=== ASSIGNMENT ===
Your output is the line containing "140 | -39 |" plus all lines after it to the end of the records, reproduced exactly, with nothing else.

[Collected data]
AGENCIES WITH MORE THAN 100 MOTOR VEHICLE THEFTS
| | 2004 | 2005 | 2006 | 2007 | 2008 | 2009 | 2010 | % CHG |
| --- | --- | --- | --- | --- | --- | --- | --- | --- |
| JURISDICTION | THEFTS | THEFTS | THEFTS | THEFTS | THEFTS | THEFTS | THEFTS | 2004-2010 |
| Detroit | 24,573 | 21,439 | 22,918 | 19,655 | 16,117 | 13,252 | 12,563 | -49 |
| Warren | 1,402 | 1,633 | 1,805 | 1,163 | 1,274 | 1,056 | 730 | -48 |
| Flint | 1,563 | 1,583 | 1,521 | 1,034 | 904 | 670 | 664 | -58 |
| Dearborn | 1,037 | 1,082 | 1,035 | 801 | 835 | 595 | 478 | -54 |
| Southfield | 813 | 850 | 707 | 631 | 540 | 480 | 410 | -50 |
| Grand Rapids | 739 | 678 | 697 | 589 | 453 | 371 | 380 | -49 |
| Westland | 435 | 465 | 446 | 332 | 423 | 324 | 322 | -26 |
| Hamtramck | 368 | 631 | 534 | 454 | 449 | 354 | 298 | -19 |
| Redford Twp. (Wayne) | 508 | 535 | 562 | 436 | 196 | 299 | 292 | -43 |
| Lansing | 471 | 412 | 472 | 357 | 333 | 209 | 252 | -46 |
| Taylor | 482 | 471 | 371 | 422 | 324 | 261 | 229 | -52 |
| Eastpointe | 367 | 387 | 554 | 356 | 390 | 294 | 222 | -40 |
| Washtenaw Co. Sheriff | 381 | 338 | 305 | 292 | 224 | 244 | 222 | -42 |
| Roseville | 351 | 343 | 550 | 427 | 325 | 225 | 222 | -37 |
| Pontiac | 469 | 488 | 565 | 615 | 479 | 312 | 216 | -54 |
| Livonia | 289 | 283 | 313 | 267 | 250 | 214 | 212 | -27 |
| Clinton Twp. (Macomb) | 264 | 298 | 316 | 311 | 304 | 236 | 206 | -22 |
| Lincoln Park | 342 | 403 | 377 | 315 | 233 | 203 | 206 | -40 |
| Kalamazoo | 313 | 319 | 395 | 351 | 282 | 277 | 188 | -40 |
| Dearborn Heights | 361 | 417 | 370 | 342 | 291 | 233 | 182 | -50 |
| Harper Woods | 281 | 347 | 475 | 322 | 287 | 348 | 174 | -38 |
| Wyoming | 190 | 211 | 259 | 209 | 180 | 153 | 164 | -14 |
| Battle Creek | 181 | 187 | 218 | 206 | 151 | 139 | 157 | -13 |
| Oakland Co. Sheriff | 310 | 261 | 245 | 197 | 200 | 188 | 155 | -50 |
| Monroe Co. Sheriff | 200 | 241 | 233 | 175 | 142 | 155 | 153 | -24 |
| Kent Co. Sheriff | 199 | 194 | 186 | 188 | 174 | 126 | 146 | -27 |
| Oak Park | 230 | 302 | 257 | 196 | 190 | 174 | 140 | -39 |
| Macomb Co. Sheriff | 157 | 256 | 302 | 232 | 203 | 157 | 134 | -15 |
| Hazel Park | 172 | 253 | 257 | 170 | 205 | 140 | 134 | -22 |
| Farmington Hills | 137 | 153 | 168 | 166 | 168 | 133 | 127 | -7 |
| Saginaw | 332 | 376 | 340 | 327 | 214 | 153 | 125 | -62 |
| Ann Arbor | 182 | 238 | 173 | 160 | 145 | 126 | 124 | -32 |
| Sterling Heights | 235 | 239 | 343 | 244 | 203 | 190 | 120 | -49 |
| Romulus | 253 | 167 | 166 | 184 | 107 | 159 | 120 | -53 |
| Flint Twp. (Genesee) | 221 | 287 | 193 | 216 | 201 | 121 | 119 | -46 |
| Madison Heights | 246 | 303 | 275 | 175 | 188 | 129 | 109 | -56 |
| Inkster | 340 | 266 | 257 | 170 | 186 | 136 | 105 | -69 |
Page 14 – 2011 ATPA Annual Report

=== SOLVED EXERCISE ===
| Oak Park | 230 | 302 | 257 | 196 | 190 | 174 | 140 | -39 |
| Macomb Co. Sheriff | 157 | 256 | 302 | 232 | 203 | 157 | 134 | -15 |
| Hazel Park | 172 | 253 | 257 | 170 | 205 | 140 | 134 | -22 |
| Farmington Hills | 137 | 153 | 168 | 166 | 168 | 133 | 127 | -7 |
| Saginaw | 332 | 376 | 340 | 327 | 214 | 153 | 125 | -62 |
| Ann Arbor | 182 | 238 | 173 | 160 | 145 | 126 | 124 | -32 |
| Sterling Heights | 235 | 239 | 343 | 244 | 203 | 190 | 120 | -49 |
| Romulus | 253 | 167 | 166 | 184 | 107 | 159 | 120 | -53 |
| Flint Twp. (Genesee) | 221 | 287 | 193 | 216 | 201 | 121 | 119 | -46 |
| Madison Heights | 246 | 303 | 275 | 175 | 188 | 129 | 109 | -56 |
| Inkster | 340 | 266 | 257 | 170 | 186 | 136 | 105 | -69 |
Page 14 – 2011 ATPA Annual Report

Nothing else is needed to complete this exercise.